Article

Duke Launches Poliovirus Therapy Clinical Trial for Pediatric Malignant Glioma

Trial follows promising results in adult trial

pediatric brainstem glioma
In December 2017, the pediatric neurosurgery and neuro-oncology teams at Duke’s Preston Robert Tisch Brain Tumor Center began enrollment for a phase 1b, single-site clinical trial assessing the safety of PVSRIPO—a genetically recombinant, nonpathogenic poliovirus/rhinovirus chimera developed by Duke neurosurgeon Matthias Gromeier, MD—in pediatric patients with WHO grade III and IV gliomas.

The study follows promising results from Duke’s phase 1 trial of PVSRIPO in adults with recurrent grade IV gliomas, which demonstrated the safety of the therapy and long-term survival in some patients. Based on the results of the adult trial, investigators are hopeful about the therapy’s potential in pediatric patients.

“We think a lot of the efficacy of this therapy lies in the immunogenicity it elicits—the inflammatory response of the patient’s immune system,” explains the study’s co-principal investigator (PI), Eric Thompson, MD, a pediatric neurosurgeon at Duke. “Because children generally have a more robust immune system than adults, we think it’s possible that this therapy will work as well if not better in children compared with adults.”
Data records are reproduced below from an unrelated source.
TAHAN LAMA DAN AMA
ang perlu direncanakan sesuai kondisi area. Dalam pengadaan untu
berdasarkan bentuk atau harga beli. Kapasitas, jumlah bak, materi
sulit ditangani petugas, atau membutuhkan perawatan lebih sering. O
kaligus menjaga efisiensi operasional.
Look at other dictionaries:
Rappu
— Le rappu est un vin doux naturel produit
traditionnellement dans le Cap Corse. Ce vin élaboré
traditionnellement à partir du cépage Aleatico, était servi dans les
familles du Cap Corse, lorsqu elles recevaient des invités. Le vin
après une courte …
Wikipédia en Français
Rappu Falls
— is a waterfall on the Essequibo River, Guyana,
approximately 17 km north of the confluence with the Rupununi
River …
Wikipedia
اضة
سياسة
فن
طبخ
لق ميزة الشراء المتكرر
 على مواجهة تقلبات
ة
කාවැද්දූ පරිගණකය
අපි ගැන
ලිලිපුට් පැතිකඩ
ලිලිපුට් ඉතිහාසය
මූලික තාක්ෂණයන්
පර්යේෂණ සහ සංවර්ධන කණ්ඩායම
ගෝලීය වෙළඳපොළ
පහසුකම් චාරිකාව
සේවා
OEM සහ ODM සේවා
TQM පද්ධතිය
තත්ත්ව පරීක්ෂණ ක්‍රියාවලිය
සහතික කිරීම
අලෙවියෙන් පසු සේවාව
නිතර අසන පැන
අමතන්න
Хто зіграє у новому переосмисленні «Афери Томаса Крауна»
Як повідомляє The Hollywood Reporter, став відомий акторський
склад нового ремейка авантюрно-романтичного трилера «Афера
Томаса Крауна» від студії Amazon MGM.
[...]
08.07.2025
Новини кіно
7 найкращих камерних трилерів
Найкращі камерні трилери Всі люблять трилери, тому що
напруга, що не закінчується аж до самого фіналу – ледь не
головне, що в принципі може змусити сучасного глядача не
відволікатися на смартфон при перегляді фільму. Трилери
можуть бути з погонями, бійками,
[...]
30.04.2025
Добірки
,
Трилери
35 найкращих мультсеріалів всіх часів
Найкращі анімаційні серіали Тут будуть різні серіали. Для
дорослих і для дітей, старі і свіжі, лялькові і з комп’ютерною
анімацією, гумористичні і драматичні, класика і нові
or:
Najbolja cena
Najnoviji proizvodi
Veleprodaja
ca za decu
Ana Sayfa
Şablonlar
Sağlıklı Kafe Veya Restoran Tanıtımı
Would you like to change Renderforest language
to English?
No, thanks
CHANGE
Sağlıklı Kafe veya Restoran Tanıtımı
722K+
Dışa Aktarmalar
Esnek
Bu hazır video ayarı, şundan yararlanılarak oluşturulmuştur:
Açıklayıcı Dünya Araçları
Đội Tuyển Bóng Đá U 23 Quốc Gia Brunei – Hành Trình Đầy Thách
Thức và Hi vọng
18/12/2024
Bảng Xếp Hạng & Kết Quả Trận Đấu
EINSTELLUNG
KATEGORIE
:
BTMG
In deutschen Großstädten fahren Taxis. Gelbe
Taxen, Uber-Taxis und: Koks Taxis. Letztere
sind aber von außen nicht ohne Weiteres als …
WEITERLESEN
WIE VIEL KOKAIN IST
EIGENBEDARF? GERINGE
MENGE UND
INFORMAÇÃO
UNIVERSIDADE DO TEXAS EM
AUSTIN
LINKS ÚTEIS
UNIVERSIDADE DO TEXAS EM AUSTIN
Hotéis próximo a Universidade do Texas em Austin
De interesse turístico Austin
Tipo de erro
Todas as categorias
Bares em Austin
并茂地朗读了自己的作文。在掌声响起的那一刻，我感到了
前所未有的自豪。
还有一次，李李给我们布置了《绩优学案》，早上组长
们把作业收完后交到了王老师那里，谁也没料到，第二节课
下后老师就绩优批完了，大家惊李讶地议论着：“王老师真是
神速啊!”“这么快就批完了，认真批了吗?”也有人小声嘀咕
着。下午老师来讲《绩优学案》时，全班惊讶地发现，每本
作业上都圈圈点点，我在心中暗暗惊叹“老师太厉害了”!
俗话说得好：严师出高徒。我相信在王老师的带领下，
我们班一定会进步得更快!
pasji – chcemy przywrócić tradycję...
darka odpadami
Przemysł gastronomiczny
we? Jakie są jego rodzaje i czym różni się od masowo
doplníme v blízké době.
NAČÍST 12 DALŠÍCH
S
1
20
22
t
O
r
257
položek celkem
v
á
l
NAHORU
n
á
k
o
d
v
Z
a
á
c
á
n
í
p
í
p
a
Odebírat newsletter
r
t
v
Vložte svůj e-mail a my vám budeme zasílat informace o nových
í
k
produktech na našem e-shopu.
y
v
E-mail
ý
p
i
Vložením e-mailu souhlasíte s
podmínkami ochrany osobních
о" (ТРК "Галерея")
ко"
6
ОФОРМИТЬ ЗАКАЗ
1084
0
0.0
The trial will enroll 12 patients between the ages of 12 and 18 years and assess safety as a primary outcome measure and 24-month overall survival as a secondary outcome measure. Patients will receive a single dose of PVSRIPO and periodically return for follow-up to monitor tumor status, adverse events, and changes in blood immune profiles. Outcomes will be compared with age- and gender-matched historical controls.

Such studies are much needed in both adults and children with malignant glioma, Thompson says. “There are not currently many good options for these patients. They have received upfront therapy and often other types of therapy as well at recurrence, but typically they ultimately progress.”

“These tumors in children are not very responsive to conventional therapies such as radiation and chemotherapy,” says the study’s co-PI, David Ashley, MBBS, PhD, director of pediatric neuro-oncology and the Preston Robert Tisch Brain Tumor Center. “Innovative approaches are desperately needed. As we have seen in the adult patients, we are very hopeful that PVSRIPO therapy will make a substantial impact.”